共働きの夫婦で急だったので、まだ1人で留守番できないというので応援に出かけました。近所の公園でボール遊びなどしていたら近くのお宅の庭の側溝に水仙がもう咲いていました。」

「わが庭の水仙は例年より貧相な咲きぶりで主の現況そのままのようで苦笑しています。脚力が衰えて歩けず開講したオープンカレッジもやむなく欠席しています。源氏物語受講も宇治十帖で中断しそうで残念です。想起すれば大野晋先生に学び初めてより三十年近くになります。それだけの長い時間をかけても終わらない読書行為の個人的な意義を改めて考えています。大洋に浮かぶ大古典の巨大な船影の輪郭だけでもわが目で捕捉できたなら悔いは無いのですが。さて「沼のほとり」から」1月号を別紙ファイルで送ります。どうぞ宜しく。寒中くれぐれも御自愛ください。」




《びすこさんの代理投稿です》
正月も終わり、今日は立春です。クレマチスさん、さきほどはありがとうございました。ブログは昨年の夏以来何も書いておらず、種がないわけではないのですが、秋の帰国などで身辺が少し慌ただしかったものですから。
春硯さま、源氏物語に30年も親しんでこられたなんて、まことに羨ましく、同時に自分の無教養を恥ずかしく思っています。何も源氏物語だけが教養に繋がるわけではないでしょうが、実は昨年末来、日本から持ってきたドナルド・キーンの「百代の過客」を読んでおりまして(一回目は飛ばし読みでしたので今読み直している所です)、そこで紹介されている円仁から江戸時代(明治維新直前)の下田日記までの日記の大半は私が題名も著者も耳にしたことのないものが多く、無論時代背景にも疎くそのためしょっちゅう日本史を調べることになり、それも今回の読書が遅々として進まぬ理由です。

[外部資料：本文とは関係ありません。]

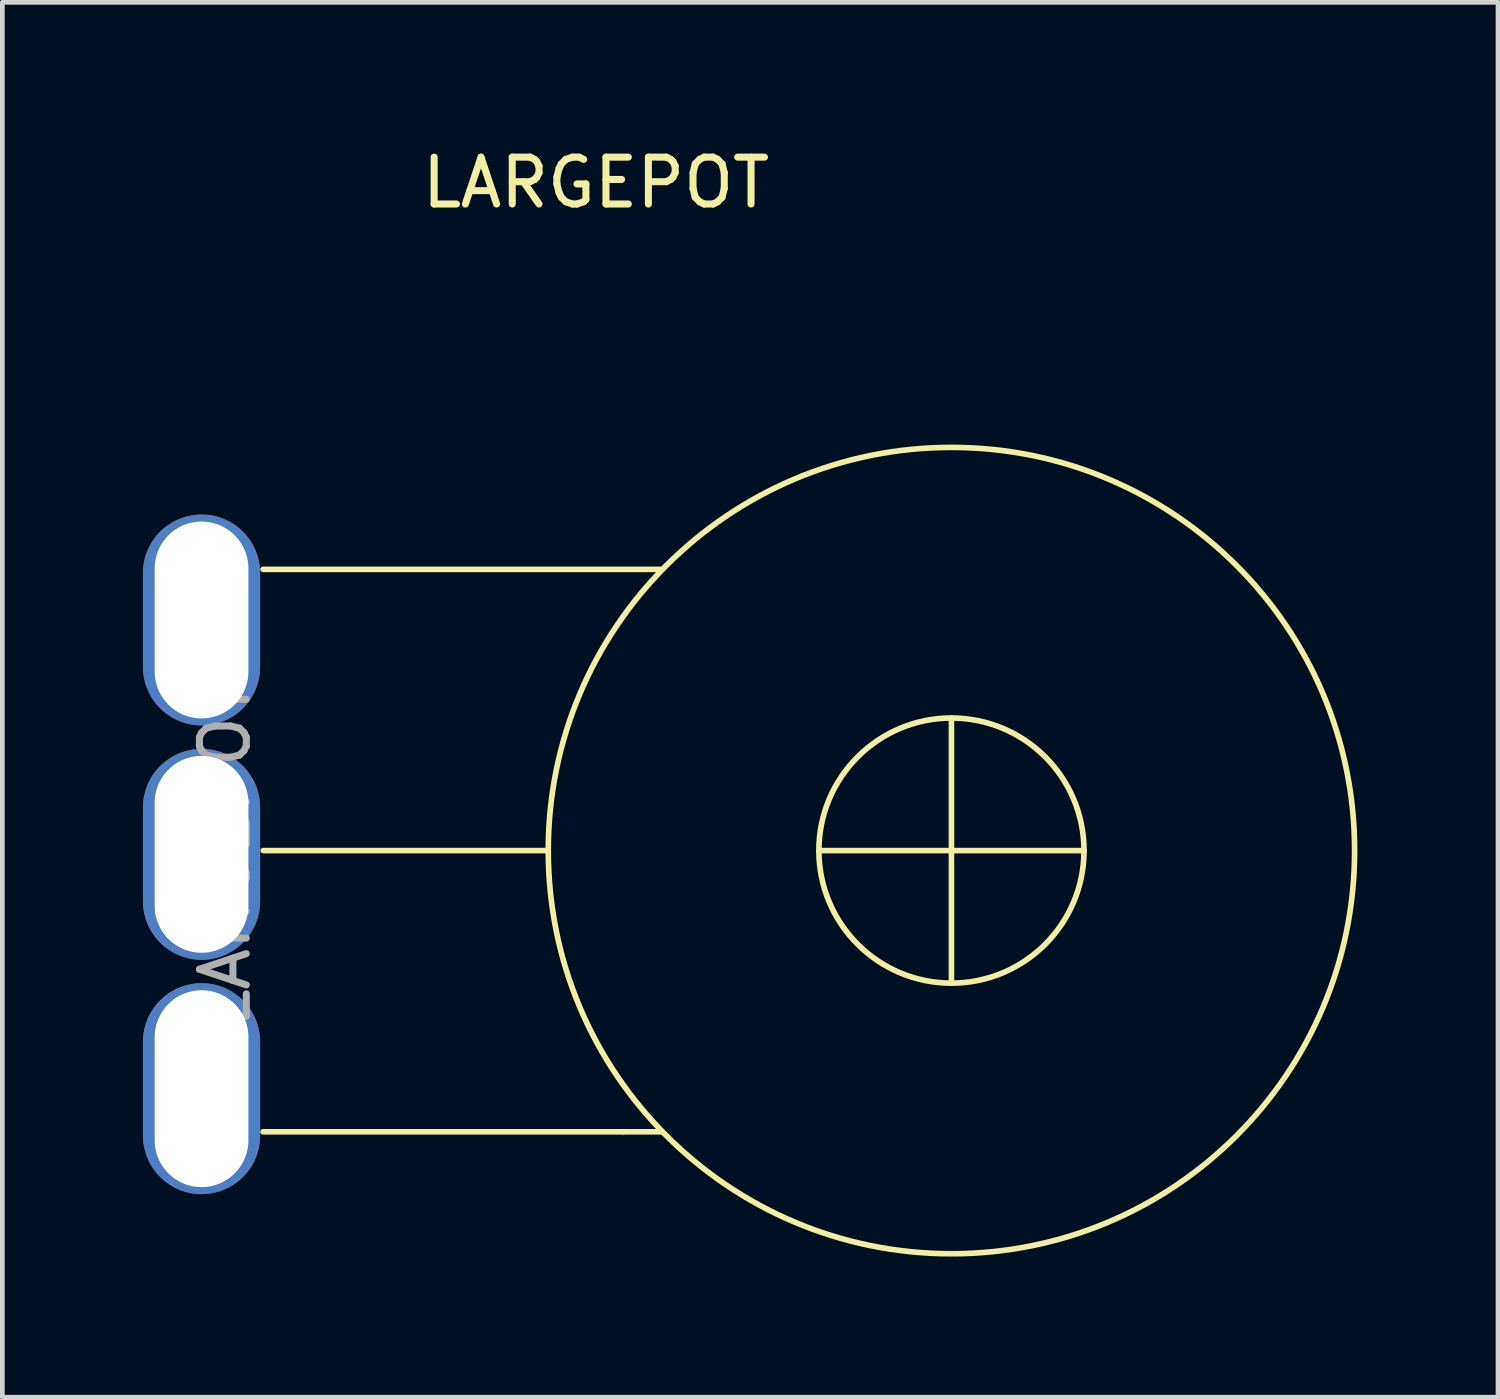
<source format=kicad_pcb>
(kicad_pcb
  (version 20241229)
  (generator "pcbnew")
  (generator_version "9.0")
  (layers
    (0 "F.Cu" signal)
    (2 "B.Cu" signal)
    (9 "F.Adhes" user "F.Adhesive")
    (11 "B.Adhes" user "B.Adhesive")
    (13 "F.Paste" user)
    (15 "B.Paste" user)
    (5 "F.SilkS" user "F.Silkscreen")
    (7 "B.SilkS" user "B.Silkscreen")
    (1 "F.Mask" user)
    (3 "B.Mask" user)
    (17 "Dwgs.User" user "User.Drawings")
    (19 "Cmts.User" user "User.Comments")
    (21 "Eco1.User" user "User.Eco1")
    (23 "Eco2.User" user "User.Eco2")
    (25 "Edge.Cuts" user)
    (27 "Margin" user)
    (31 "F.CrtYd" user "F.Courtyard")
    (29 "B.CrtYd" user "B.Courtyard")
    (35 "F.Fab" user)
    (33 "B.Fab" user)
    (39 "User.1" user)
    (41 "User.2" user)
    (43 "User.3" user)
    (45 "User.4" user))
  (footprint "LARGEPOT"
    (layer "F.Cu")
    (at 1.25 15.098)
    (property "Reference" "LARGEPOT" (at 8.415 -14.25 0) (layer "F.SilkS") (effects (font (size 1 1) (thickness 0.15))))
    (attr through_hole)
    (fp_line (start 1.313 6) (end 9 6) (stroke (width 0.12) (type solid)) (layer "F.SilkS"))
    (fp_line (start 1.313 -6) (end 9.825 -6) (stroke (width 0.12) (type solid)) (layer "F.SilkS"))
    (fp_line (start 1.317 0) (end 7.398 0) (stroke (width 0.12) (type solid)) (layer "F.SilkS"))
    (fp_line (start 9 6) (end 9.811 6) (stroke (width 0.12) (type solid)) (layer "F.SilkS"))
    (fp_line (start 13.172 0) (end 18.828 0) (stroke (width 0.12) (type solid)) (layer "F.SilkS"))
    (fp_line (start 16 0) (end 16 -2.828) (stroke (width 0.12) (type solid)) (layer "F.SilkS"))
    (fp_line (start 16 0) (end 16 2.828) (stroke (width 0.12) (type solid)) (layer "F.SilkS"))
    (fp_circle (center 16 0) (end 18 2) (stroke (width 0.12) (type solid)) (fill no) (layer "F.SilkS"))
    (fp_circle (center 16 0) (end 23 5) (stroke (width 0.12) (type solid)) (fill no) (layer "F.SilkS"))
    (fp_text user "${REFERENCE}" (at 0.5 0.08 90) (layer "F.Fab") (effects (font (size 1 1) (thickness 0.15))))
    (pad "1" thru_hole oval (at 0 5.08) (size 2.5 4.5) (drill oval 2 4.2) (layers "*.Cu" "*.Mask"))
    (pad "2" thru_hole oval (at 0 0.08) (size 2.5 4.5) (drill oval 2 4.2) (layers "*.Cu" "*.Mask"))
    (pad "3" thru_hole oval (at 0 -4.92) (size 2.5 4.5) (drill oval 2 4.2) (layers "*.Cu" "*.Mask")))
  (gr_rect
    (start -3 -3)
    (end 28.912 26.761)
    (stroke (width 0.1) (type default))
    (fill no)
    (layer "Edge.Cuts")))
</source>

室町時代の日記について叙した「住吉詣」の章には次のように書かれています。
<川端康成は彼の小説「東海道」の中で、義詮の時代よりはもう少し後のことについて書きながら次のように言明している。「『源氏物語』を読まなくては、室町時代の文化はほとんど理解できないと言われるほどで、松月庵正徹も義政に源氏の講義をしたし、将軍義尚も実際に『源氏』の講義を指せたし、結局『源氏物語』が足利幕府を衰亡させたと思へぬこともないのだった。」>
幕府を滅ぼすほどの力のある文学!! いったいそんな文学が、ほかに世界のどこにあるでしょうか。そしてこの日本で、それに匹敵する文学作品が再び生まれる可能性はあるのでしょうか。
※輪飾りや井戸物置も玉の年
輪飾りが井戸や物置にちょいとかけられて新春を迎える気持ちめでたし
※実千両雨に洗われ色新た
濡れていよよ光るたくさんの紅の宝玉は見とれてしまいますよね
※青空がいちばん似合ふ花臘梅
寒いこの時期に、可憐ではあるけれど、しっかりしたつくりのこの花は青空をバックにしてこそ風景が収まりますね
※冬紅葉脱ぎ捨てるごと花芽かな
そう、芽吹きはひそやかなのに、あたりの空気を払いますね、芽吹きは冬紅葉の決断がふさわしい
※枯れ庭を花臘梅がひとり占め
目立つのに遠慮はいらない、、季節の先取りは早い者勝ち
※大寒やこらへかねて嚔でる
じっとしているから寒くなる…くしゃみをしてから当たり前のことに気がつく。体は正直、あはは
私事の身辺の急変も、この年になっては、静かに受け止めざるを得ません。観念したり、なにをと頑張って気を奮い立たせてみたりするものの…まぁなるようにしかなるまいと、いつもの結論に達します
春硯さんの新春のお気持ちのままの自然体が快いです、今回も楽しませていただきました。ありがとうございました。